Franjas impías, casi inaccesibles para quien carezca de alas. Paraíso del halcón peregrino, del cuervo, del  treparriscos. La oquedad yace donde Los Arquinos coinciden con El Briñalón. Si para acceder al primero necesitamos alas, al segundo no entra ni el lobo. Las jaurías no tienen cojones para subir a los dulces verdes del  Briñalón, por eso los pastores lo aprovecharon como hospital de cabras (cavilo ahora sería también excelente reformatorio para una casta similar, de análoga pezuña trepadora, berrinches igual de huecos, idéntico pelaje y cuajo). Liberaban reses desahuciadas, podríamos imaginar que movidos por la poesía de concederles un tránsito pacífico, antes bien muy al contrario. En lar tan cobdiciadero sanaban el andancio, el paralís, volvían lozanas al redil favorecidas por el sosiego y ciertas  hierbas mágicas.

   
    
La grieta de los Arquinos es huraña, pilla de paso hacia ningún sitio, hendida en mitad de una muralla. Acurrucada en el norte, rezuma penumbra, da una falsa sensación de frialdad. En la atmósfera interior bulle dinamismo. Sobresale del techo y lo recorre en toda su longitud, un colosal falo petrificado, capricho de la geología para el científico de hoy, pero que en la noche de los tiempos relacionarían con la fecundidad de algún antepasado de la diosa Terra Mater. Sobre el falo, las huellas longitudinales de unos dedos empapados en almagre. Si aquellos individuos diferenciaron cada abrigo para según qué ceremonias, éste sería reservado a las vinculadas con la fertilidad. Trazos estilizados, decididos, hechos con inteligencia, fuerza de carácter.

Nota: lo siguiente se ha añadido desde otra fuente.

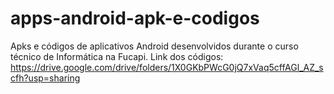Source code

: # apps-android-apk-e-codigos
Apks e códigos de aplicativos Android desenvolvidos durante o curso técnico de Informática na Fucapi. Link dos códigos: https://drive.google.com/drive/folders/1X0GKbPWcG0jQ7xVaq5cffAGl_AZ_scfh?usp=sharing
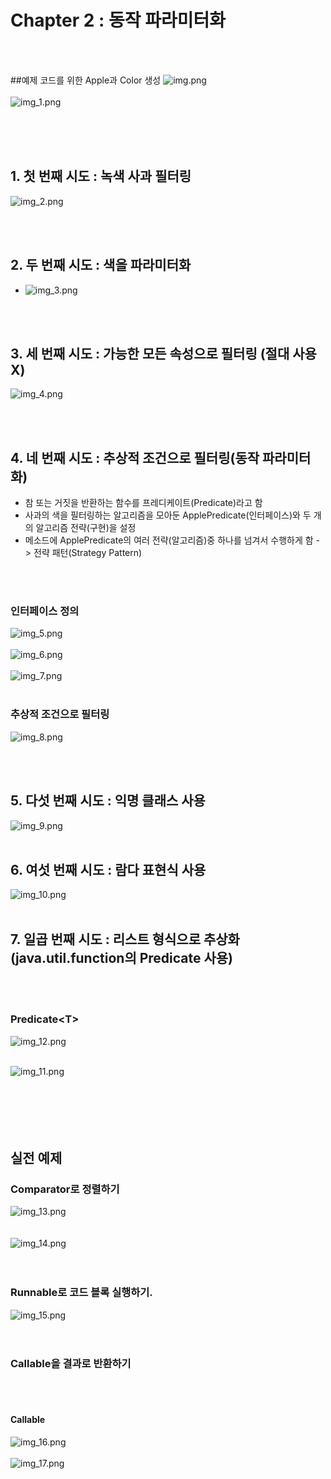 # Chapter 2 : 동작 파라미터화
<br/><br/>

##예제 코드를 위한 Apple과 Color 생성
![img.png](./image/img.png)<br/><br/>
![img_1.png](./image/img_1.png)
<br/><br/>




<br/><br/>
## 1. 첫 번째 시도 : 녹색 사과 필터링
![img_2.png](./image/img_2.png)


<br/><br/>

## 2. 두 번째 시도 : 색을 파라미터화
- ![img_3.png](./image/img_3.png)

<br/><br/>

## 3. 세 번째 시도 : 가능한 모든 속성으로 필터링 (절대 사용 X)
![img_4.png](./image/img_4.png)

<br/><br/>

## 4. 네 번째 시도 : 추상적 조건으로 필터링(동작 파라미터화)
  - 참 또는 거짓을 반환하는 함수를 프레디케이트(Predicate)라고 함
  - 사과의 색을 필터링하는 알고리즘을 모아둔 ApplePredicate(인터페이스)와 두 개의 알고리즘 전략(구현)을 설정
  - 메소드에 ApplePredicate의 여러 전략(알고리즘)중 하나를 넘겨서 수행하게 함 -> 전략 패턴(Strategy Pattern)

<br/><br/>
### 인터페이스 정의
![img_5.png](./image/img_5.png)<br/><br/>
![img_6.png](./image/img_6.png)<br/><br/>
![img_7.png](./image/img_7.png)<br/><br/>

### 추상적 조건으로 필터링
![img_8.png](./image/img_8.png)

<br/><br/>


## 5. 다섯 번째 시도 : 익명 클래스 사용
![img_9.png](./image/img_9.png)
<br/><br/>

## 6. 여섯 번째 시도 : 람다 표현식 사용
![img_10.png](./image/img_10.png)
<br/><br/>

## 7. 일곱 번째 시도 : 리스트 형식으로 추상화 (java.util.function의 Predicate 사용)
<br/><br/>
### Predicate\<T>
![img_12.png](./image/img_12.png)
<br/><br/>


![img_11.png](./image/img_11.png)
<br/><br/><br/>
<br/><br/><br/>
## 실전 예제

### Comparator로 정렬하기
![img_13.png](./image/img_13.png)
<br/><br/><br/>
![img_14.png](./image/img_14.png)
<br/><br/><br/>

### Runnable로 코드 블록 실행하기.
![img_15.png](./image/img_15.png)
<br/><br/><br/>

### Callable을 결과로 반환하기
<br/><br/>
#### Callable
![img_16.png](./image/img_16.png)
<br/><br/>
![img_17.png](./image/img_17.png)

Quedé perplejo ante un símbolo, amo de los demás, turbador. Los brazos extendidos, adrede terminados en punta, las piernas juntas y flexionadas, sobre la cabeza una virgulilla o espina (en los jeroglíficos más antiguos esto significa abundancia). Analizándolo, sostuve una lucha interna, de sentimientos opuestos. Aunque distinguía en él una profecía resistí a formularla, por respeto, por miedo a ofender, a que el rayo fulminara la blasfemia. Reminiscencias de un católico descreído, supongo. El símbolo predice la pasión gozosa de un rey coronado, de un dios más terrenal que divino, la de Jesucristo-hombre crucificado con una portentosa erección.